Social Isolation

By Audio Pervert - 5/29/2020

The pandemic unleashed a global lockdown with billions of people seized into social isolation. All our plans and projections for 2020 smashed, the future thrown into chaos and speculation. Civilisation drawn to a grinding halt. Days and weeks into the lockdown, artists and musicians, much like everyone else are grappling with a global situation like never before. The pandemic question once everyday life is paused! What are we to do with all the time and isolation? We are forced to redefine our social mechanisms and renegotiate our aspirations. Isolation and solitary conditions are pressing artists to reach out, to combine their talent and perhaps find a new concerted voice. 
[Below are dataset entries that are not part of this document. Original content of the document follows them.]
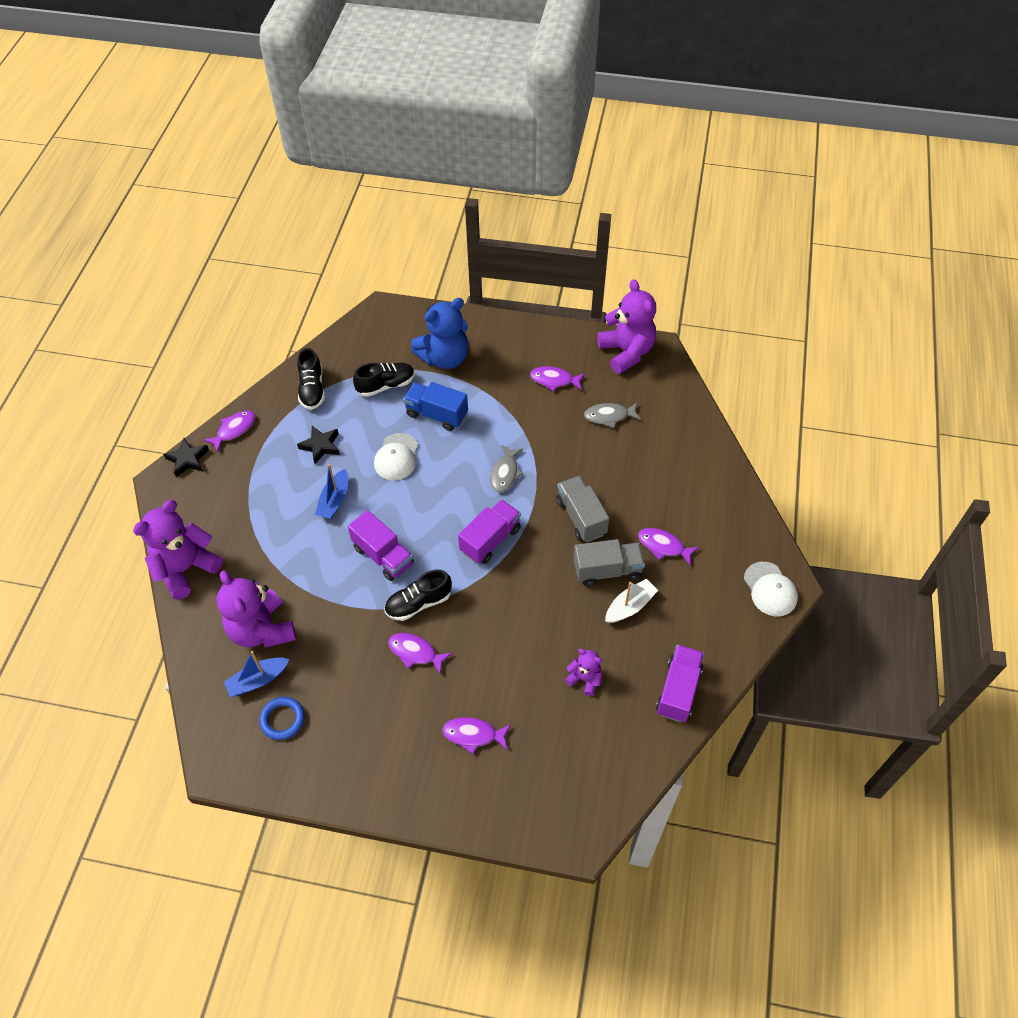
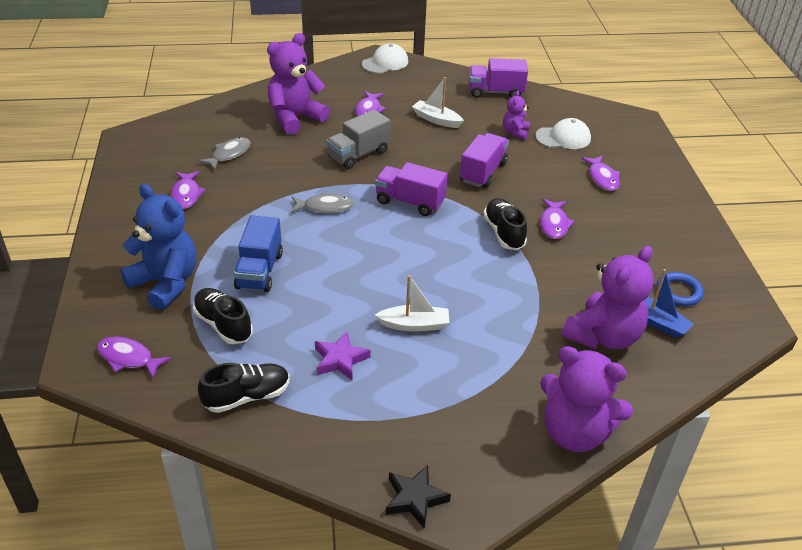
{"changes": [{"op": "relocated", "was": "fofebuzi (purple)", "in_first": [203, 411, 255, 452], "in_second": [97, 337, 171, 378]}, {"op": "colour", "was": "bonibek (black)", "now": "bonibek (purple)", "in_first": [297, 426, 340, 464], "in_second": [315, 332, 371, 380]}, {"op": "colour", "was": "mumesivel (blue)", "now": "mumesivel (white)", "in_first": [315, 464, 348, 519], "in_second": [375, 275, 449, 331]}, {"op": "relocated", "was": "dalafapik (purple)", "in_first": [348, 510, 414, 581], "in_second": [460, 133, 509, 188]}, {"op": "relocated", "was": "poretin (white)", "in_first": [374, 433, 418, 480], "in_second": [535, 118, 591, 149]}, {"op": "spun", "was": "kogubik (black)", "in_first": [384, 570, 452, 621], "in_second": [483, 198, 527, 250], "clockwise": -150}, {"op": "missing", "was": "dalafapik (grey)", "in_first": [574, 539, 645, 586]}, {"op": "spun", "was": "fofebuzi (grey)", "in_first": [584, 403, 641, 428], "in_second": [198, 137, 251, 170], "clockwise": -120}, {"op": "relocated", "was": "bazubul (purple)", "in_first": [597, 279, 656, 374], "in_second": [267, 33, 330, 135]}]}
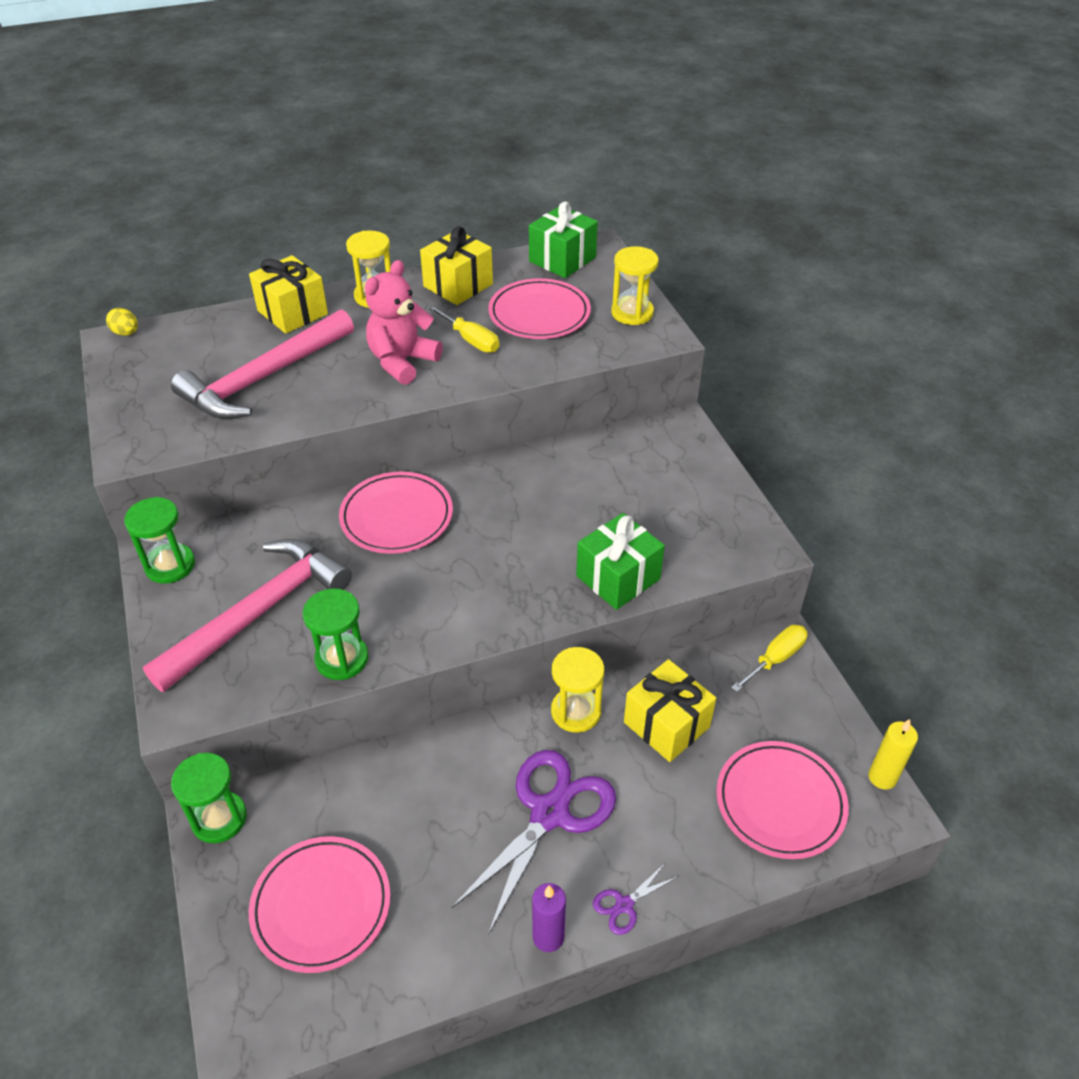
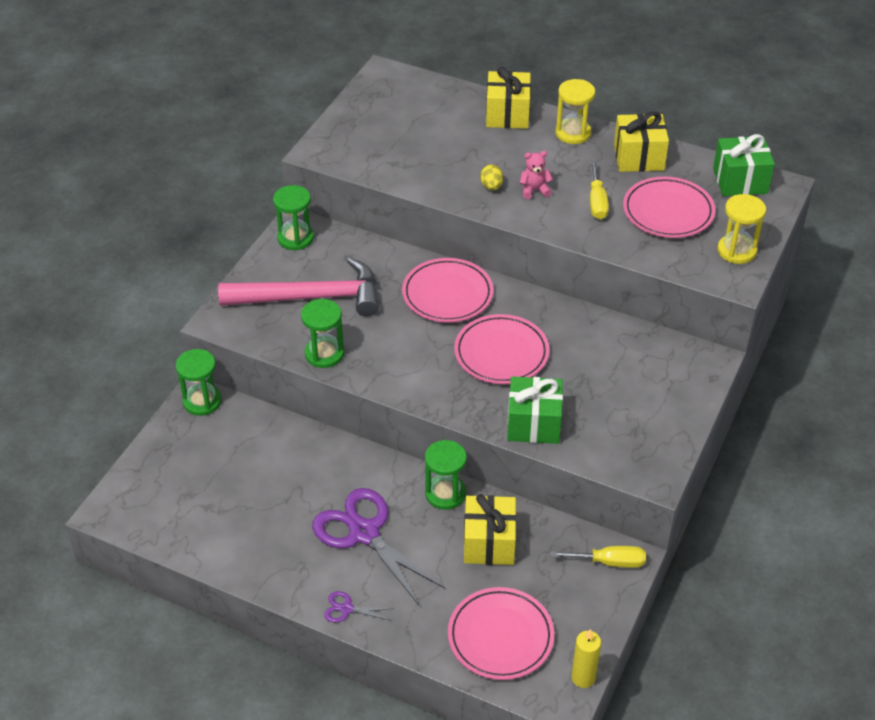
{"changes": [{"op": "relocated", "was": "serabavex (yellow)", "in_first": [106, 308, 138, 336], "in_second": [480, 165, 503, 190]}, {"op": "missing", "was": "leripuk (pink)", "in_first": [171, 309, 354, 419]}, {"op": "relocated", "was": "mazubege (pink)", "in_first": [249, 836, 390, 973], "in_second": [454, 314, 550, 384]}, {"op": "size", "was": "bazubul (pink)", "in_first": [365, 260, 443, 385], "in_second": [520, 151, 553, 199], "ratio": 0.53}, {"op": "spun", "was": "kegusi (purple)", "in_first": [451, 750, 616, 935], "in_second": [312, 488, 445, 605], "clockwise": -120}, {"op": "missing", "was": "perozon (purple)", "in_first": [532, 883, 566, 952]}, {"op": "colour", "was": "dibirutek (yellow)", "now": "dibirutek (green)", "in_first": [551, 647, 604, 733], "in_second": [425, 440, 467, 510]}]}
A divergent group of electronic musicians from India have combined their energies and sounds to address social isolation. An independent sonic reaction to the current zeitgeist. The effort in principal is curated by Varun Desai, under the formation of a new label called Social Isolation. A meeting point of narratives, which dwell on the dark, abstract, cinematic, morbid. noisy, at times lofty and at times blissful. The quick succession of three album featuring 20 odd artists presents a diverse palette, drawn by various unknown and known voices based in India. "After the pandemic hit and India went into lockdown - a group of electronic musicians came together under the banner of Social Isolation. It's since become a music label. We've released 40 tracks since the beginning of April" states Varun, who has been in lockdown with his family outside Kolkata. His artist moniker 5volts is known for it's freeform cadence, made of live synthesis, old-school techno, the intermittent voice and modular sounds. Ambient music, especially from the electronic realm, has been an area of deep interest for Varun and the current lockdown proved to be a blessing in disguise. To be able to envision and compile music which addresses two realms, isolation as a reality and ambient music as an outcome.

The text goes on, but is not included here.